Note further that petitioners' failure to observe the procedure outlined in DENR Administrative
Order No. 59, series of 1990 was justifiably explained. Petitioners did not submit a report of
the seizure to the Secretary nor give a written notice to the owner of the vehicle because on the
3rd day following the seizure, Gabon and Abuganda, drivers of the seized vehicles, forcibly took
the impounded vehicles from the custody of the DENR. Then again, when one of the motor
vehicles was apprehended and impounded for the second time, the petitioners, again were not
able to report the seizure to the DENR Secretary nor give a written notice to the owner of the
vehicle because private respondents immediately went to court and applied for a writ of replevin.
The seizure of the vehicles and their load was done upon their apprehension for a violation of the
Revised Forestry Code. It would be absurd to require a confiscation order or notice and hearing
before said seizure could be effected under the circumstances.

Since there was a violation of the Revised Forestry Code and the seizure was in accordance with
law, in our view the subject vehicles were validly deemed in custodia legis. It could not be
subject to an action for replevin. For it is property lawfully taken by virtue of legal process
and considered in the custody of the law, and not otherwise. 20

2. Well established is the doctrine that the State may not be sued without its consent.  22 And a
suit against a public officer for his official acts is, in effect, a suit against the State if its purpose
is to hold the State ultimately liable. In the present case, the acts for which the petitioners are
being called to account were performed by them in the discharge of their official duties.

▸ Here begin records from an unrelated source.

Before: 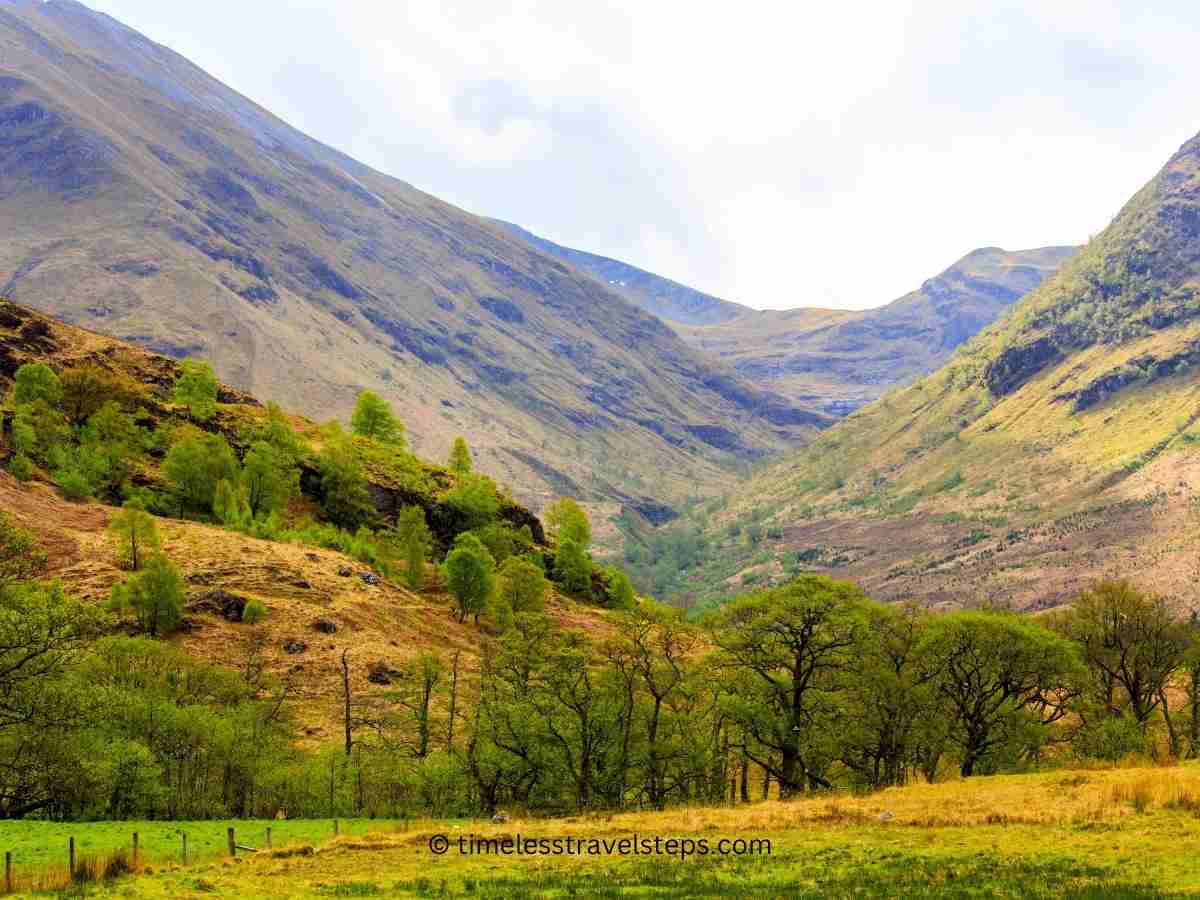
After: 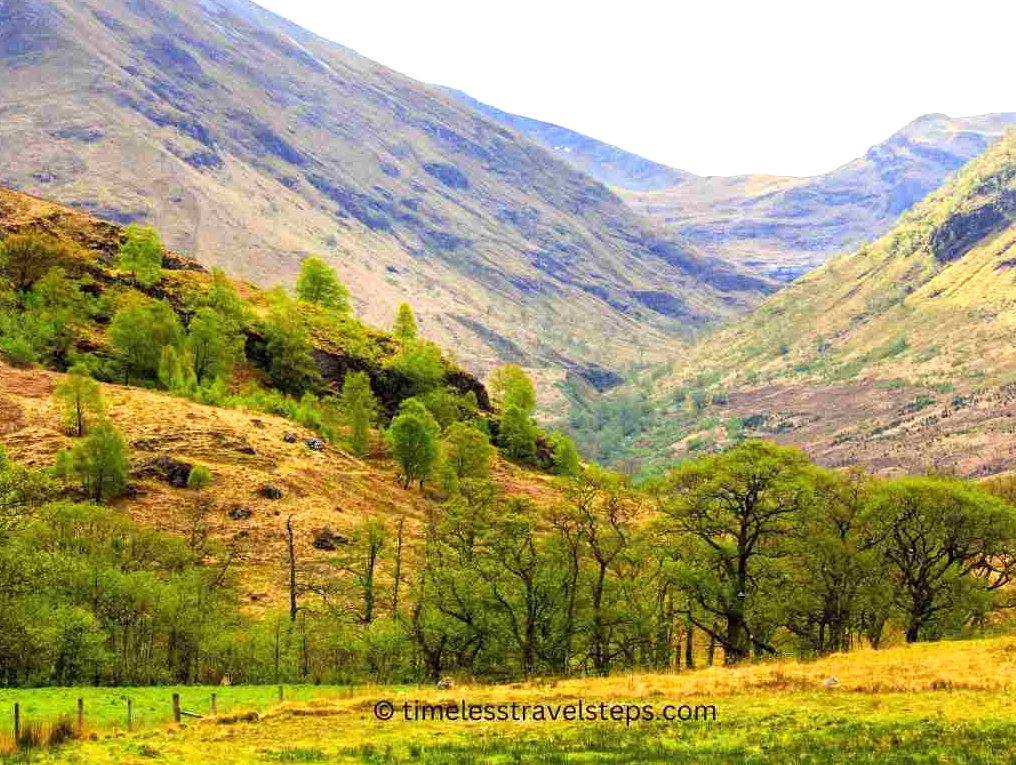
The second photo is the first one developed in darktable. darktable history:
crop and rotate: left 4.655%, top 14.946%, right 10.671%
exposure: black level correction 0, exposure 0.588 EV, compensate highlight preservation false
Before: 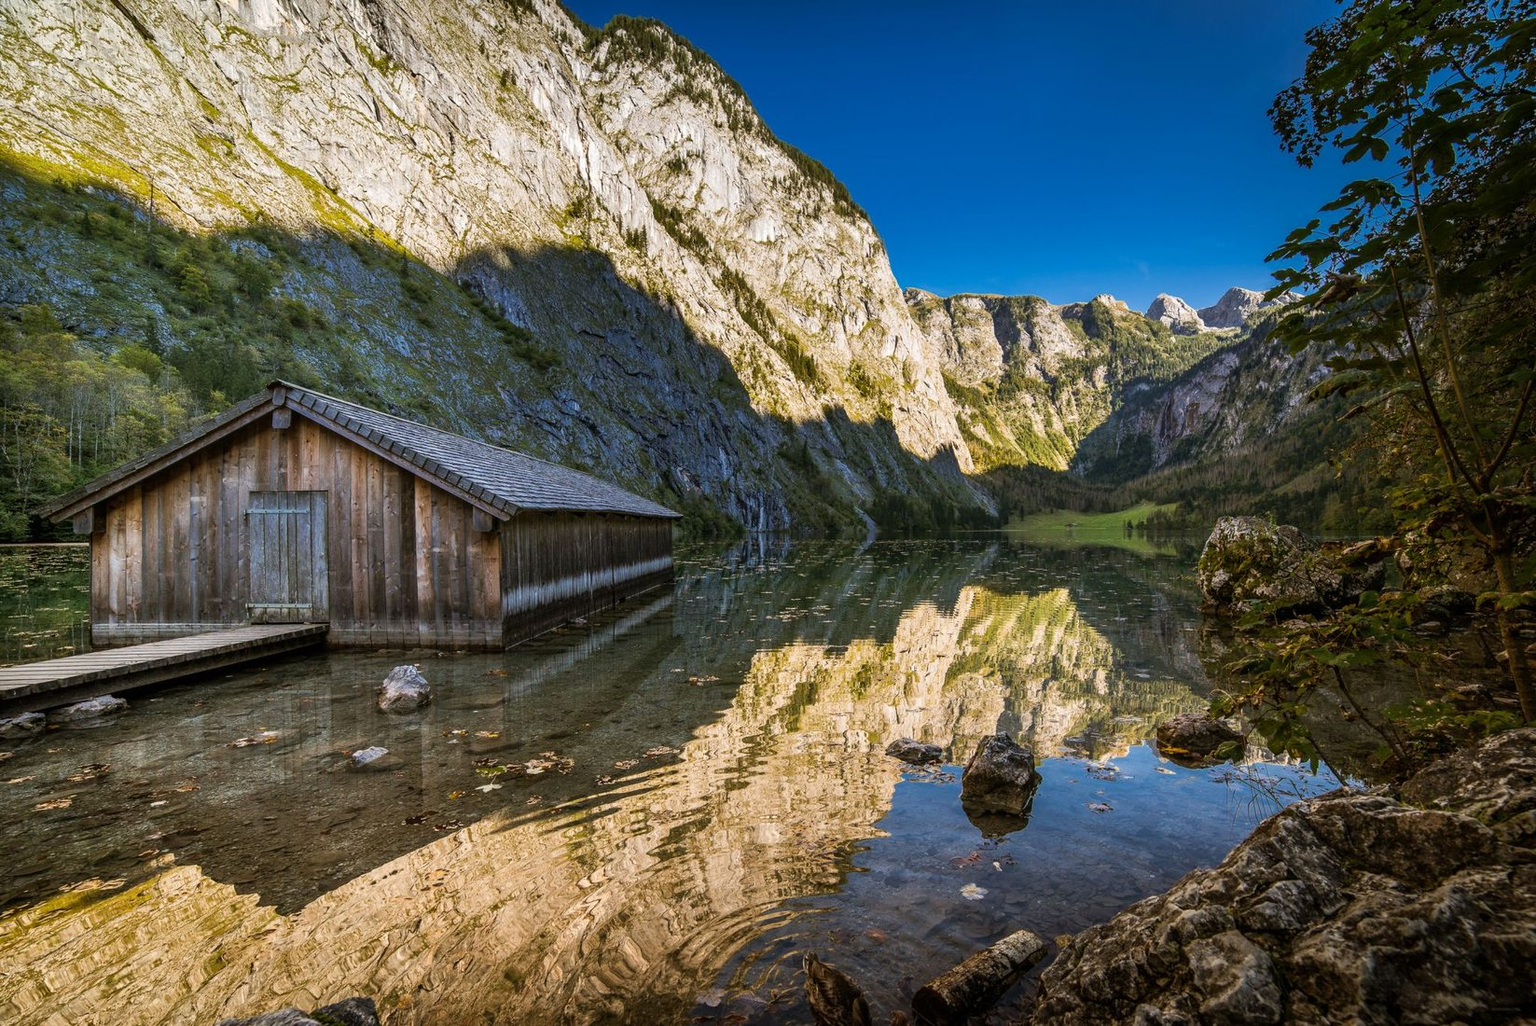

The acts
in question are clearly official in nature. 25 In implementing and enforcing Sections 78-A and 89 of
the Forestry Code through the seizure carried out, petitioners were performing their duties and
functions as officers of the DENR, and did so within the limits of their authority. There was no
malice nor bad faith on their part. Hence, a suit against the petitioners who represent the DENR
is a suit against the State. It cannot prosper without the State's consent.

SC: Petition granted. Writ of replevin is ANNULLED. The Sheriff of the Regional Trial Court of
Catbalogan is directed to take possession of the subject motor vehicle for delivery to the custody
of and appropriate disposition by petitioners.